§ **Activity 1**
In the accounting updates text, reproduce word for word the part from "In April 2010, compensation" to "effect on the Company.".
§ **Activity 2**
According to the accounting updates text, when does the guidance on loan modifications within pools take effect?

§ **Extracted text**

* * * * * * *

In April 2010, compensation guidance was updated to clarify that an employee share-based payment award with an exercise price denominated in the currency of a market in which a substantial portion of the entity’s equity securities trades should not be considered to contain a condition that is not a market, performance, or service condition. Therefore, an entity would not classify such an award as a liability if it otherwise qualifies as equity. The guidance is effective for fiscal years, and interim periods within those fiscal years, beginning on or after December 15, 2010. The update has no effect on the Company.

In April 2010, amended guidance was issued on the effect of a loan modification when the loan is part of a pool that is accounted for as a single asset. As a result of the amendments, modifications of loans that are accounted for within a pool do not result in the removal of those loans from the pool even if the modification of those loans would otherwise be considered a troubled debt restructuring. An entity will continue to be required to consider whether the pool of assets in which the loan is included is impaired if expected cash flows for the pool change. The amendment does not affect the accounting for loans that are not accounted for within pools. Loans accounted for individually continue to be subject to the troubled debt restructuring accounting provisions guidance. The guidance is effective for modifications of loans accounted for within pools occurring in the first interim or annual period ending on or after July 15, 2010. The amendment has no significant impact on the Company.

* * * * * * *

§ **Information**
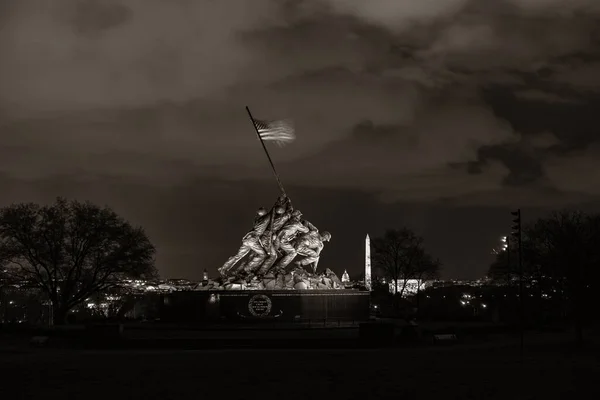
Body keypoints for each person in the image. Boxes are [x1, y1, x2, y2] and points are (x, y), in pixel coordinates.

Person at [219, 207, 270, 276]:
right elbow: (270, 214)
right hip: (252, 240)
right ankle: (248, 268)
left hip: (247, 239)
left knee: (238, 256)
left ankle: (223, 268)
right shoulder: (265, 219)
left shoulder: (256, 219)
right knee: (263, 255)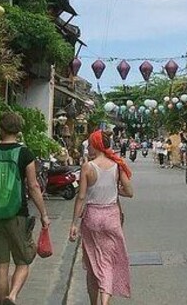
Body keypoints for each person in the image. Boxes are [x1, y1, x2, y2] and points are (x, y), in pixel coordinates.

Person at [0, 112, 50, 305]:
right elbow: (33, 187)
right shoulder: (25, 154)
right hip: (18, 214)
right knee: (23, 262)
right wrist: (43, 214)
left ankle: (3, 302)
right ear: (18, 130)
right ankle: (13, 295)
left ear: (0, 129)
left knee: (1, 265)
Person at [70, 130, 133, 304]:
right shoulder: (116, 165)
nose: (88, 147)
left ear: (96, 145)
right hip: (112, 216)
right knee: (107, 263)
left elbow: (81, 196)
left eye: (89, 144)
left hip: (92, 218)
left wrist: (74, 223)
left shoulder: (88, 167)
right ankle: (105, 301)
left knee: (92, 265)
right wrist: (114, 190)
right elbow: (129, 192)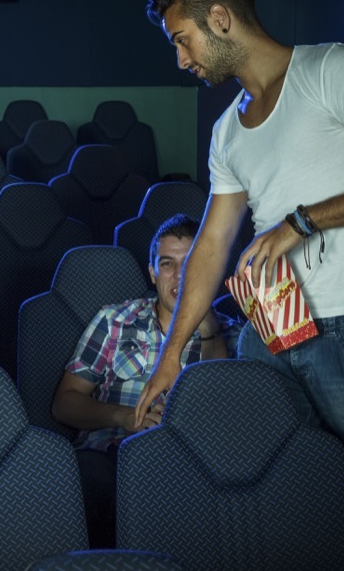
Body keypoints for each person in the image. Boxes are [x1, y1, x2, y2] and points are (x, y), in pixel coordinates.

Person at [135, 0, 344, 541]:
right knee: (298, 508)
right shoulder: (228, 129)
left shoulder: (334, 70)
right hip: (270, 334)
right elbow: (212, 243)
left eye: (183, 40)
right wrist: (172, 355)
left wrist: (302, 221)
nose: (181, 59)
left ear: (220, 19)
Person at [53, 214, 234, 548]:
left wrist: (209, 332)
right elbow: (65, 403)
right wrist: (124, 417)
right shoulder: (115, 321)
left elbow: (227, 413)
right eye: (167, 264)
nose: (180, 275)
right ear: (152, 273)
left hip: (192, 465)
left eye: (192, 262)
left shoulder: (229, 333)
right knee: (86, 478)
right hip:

* * * * * * *

§ **Expected answer 1**
In April 2010, compensation guidance was updated to clarify that an employee share-based payment award with an exercise price denominated in the currency of a market in which a substantial portion of the entity’s equity securities trades should not be considered to contain a condition that is not a market, performance, or service condition. Therefore, an entity would not classify such an award as a liability if it otherwise qualifies as equity. The guidance is effective for fiscal years, and interim periods within those fiscal years, beginning on or after December 15, 2010. The update has no effect on the Company.

§ **Expected answer 2**
It applies to modifications of loans within pools that occur in the first interim or annual period ending on or after July 15, 2010.